*** Opening PASSAGE TO READ ***

The Limiñanas are a French rock band from Cabestany, Pyrénées-Orientales, active since 2009.

== Biography ==
Lionel and Marie Limiñana met during high school. After 15 years of participating in various bands, selling records in Perpignan, and organizing concerts, they founded the Limiñanas in 2009. Two tracks ("I'm Dead" and "Migas 2000") shared on Myspace helped the band gain attention which led them to signing with independent labels Trouble In Mind and HoZac.

During their early years, distributed exclusively by American labels, the duo gained greater notoriety in the United States than in France. In 2010, the series Gossip Girl used the track "Down Underground" in an episode of its fourth season.

In 2015, following a joint album with Pascal Comelade, the band signed to French label Because Music, who reissued their discography in Europe which benefited the group with increased promotion.

*** Closing PASSAGE TO READ ***
*** Opening PROVIDED INFORMATION ***

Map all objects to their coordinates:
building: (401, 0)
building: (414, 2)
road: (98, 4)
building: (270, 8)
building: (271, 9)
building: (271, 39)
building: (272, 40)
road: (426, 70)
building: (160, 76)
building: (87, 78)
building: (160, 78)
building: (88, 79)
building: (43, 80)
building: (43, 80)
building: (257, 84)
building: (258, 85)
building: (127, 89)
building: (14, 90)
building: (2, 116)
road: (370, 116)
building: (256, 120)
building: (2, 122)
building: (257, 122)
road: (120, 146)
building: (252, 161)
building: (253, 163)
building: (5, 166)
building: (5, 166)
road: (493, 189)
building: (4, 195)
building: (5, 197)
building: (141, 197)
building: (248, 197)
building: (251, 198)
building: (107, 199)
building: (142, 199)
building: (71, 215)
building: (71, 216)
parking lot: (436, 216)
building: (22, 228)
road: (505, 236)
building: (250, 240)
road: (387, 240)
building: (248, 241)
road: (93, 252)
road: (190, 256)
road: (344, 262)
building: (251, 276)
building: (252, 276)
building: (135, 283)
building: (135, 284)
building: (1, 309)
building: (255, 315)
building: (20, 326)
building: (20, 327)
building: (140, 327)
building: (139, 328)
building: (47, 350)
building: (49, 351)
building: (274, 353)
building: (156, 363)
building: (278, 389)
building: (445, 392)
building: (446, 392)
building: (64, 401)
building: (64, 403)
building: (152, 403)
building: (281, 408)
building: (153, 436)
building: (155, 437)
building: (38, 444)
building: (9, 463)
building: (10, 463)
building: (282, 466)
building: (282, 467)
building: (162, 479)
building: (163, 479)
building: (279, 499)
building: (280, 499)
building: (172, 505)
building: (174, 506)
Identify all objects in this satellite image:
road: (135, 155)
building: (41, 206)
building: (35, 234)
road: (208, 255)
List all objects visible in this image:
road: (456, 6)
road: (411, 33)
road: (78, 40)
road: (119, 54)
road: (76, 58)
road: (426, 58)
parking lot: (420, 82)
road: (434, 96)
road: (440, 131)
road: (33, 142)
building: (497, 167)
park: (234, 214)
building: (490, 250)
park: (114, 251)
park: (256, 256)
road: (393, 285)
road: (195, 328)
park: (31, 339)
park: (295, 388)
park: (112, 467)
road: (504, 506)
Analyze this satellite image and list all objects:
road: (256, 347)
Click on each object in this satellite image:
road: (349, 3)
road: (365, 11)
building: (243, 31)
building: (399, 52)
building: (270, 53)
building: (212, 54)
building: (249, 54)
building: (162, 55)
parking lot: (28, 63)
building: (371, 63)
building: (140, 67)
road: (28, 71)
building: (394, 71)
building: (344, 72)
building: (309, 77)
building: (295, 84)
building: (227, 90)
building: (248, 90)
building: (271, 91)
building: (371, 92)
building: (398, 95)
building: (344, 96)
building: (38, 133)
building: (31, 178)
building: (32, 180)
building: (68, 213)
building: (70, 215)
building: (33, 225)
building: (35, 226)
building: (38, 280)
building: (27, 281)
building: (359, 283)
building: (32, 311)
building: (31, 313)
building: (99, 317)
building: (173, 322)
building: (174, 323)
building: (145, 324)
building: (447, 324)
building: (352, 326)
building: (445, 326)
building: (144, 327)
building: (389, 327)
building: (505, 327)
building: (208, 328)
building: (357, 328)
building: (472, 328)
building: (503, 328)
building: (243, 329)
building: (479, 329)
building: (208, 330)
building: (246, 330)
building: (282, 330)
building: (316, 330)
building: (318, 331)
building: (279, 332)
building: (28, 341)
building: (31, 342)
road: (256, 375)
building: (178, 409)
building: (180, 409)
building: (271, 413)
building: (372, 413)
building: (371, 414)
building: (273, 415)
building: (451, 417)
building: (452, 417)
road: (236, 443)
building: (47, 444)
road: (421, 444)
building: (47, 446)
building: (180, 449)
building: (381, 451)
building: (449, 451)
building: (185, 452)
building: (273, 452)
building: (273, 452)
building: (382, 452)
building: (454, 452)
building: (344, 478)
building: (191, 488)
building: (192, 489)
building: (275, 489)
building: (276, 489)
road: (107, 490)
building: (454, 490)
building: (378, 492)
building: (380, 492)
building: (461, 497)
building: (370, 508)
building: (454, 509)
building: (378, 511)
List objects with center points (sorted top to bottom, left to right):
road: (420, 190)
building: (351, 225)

*** Closing PROVIDED INFORMATION ***

### PROMPT A:
In one to three sentences, explain why the band was better known in the United States than in France in its early years, according to the passage on the Limiñanas.
### PROMPT B:
In the passage on the Limiñanas, which television series used the track "Down Underground" in 2010?
### PROMPT C:
Carry on the Limiñanas biography from its last sentence.
Nothing in the records is needed here.

### ANSWER AREA A:
In their early years, the duo's records were distributed only by American labels, so they gained greater notoriety in the United States than in France.

### ANSWER AREA B:
Gossip Girl used it in an episode of its fourth season.

### ANSWER AREA C:
In 2016, British magazine Mojo invited the Limiñanas to record a version of the Kinks' "Two Sisters" as part of a cover album, the first time the band worked with Anton Newcombe of the Brian Jonestown Massacre.

In 2018, the release of Shadow People, produced in Berlin by Anton Newcombe, gained the band a wider audience: magazine Rock & Folk offered the duo to appear on the cover of their January issue, and Canal+ made Shadow People its album of the week.

In 2019, their debut album single "Migas 2000" was chosen as one of the recurring themes in the American Netflix series Russian Doll. Later that year, the Limiñanas collaborated with actress Emmanuelle Seigner and Anton Newcombe in the group L'Épée to release the album Diabolique.

Since 2021, their music has been published by the label Berreto Music and appears to be still distributed by Because Music.

In 2022, the Limiñanas released the single "La Musique", a previously unreleased track written and performed with Areski Belkacem. It appeared their 2022 compilation Electrified.

== Discography ==

=== Studio albums ===

==== The Bellas ====

- Belladelic (2010)

==== The Limiñanas ====

- The Limiñanas (2010)
- Crystal Anis (2012)
- Costa Blanca (2013)
- Traité de guitares triolectiques (à l'usage des portugaises ensablées) (with Pascal Comelade) (2015)
- Malamore (2016)
- Shadow People (2018)
- Le bel été (Film score) (2019)
- De Pelicula (with Laurent Garnier) (2021)
- The World We Knew (Film soundtrack) (2021)
- The Devil Inside Me (Film soundtrack) (2021)
- The Ballad of Linda L. (Film soundtrack) (2022)
- Boom Boom (2023)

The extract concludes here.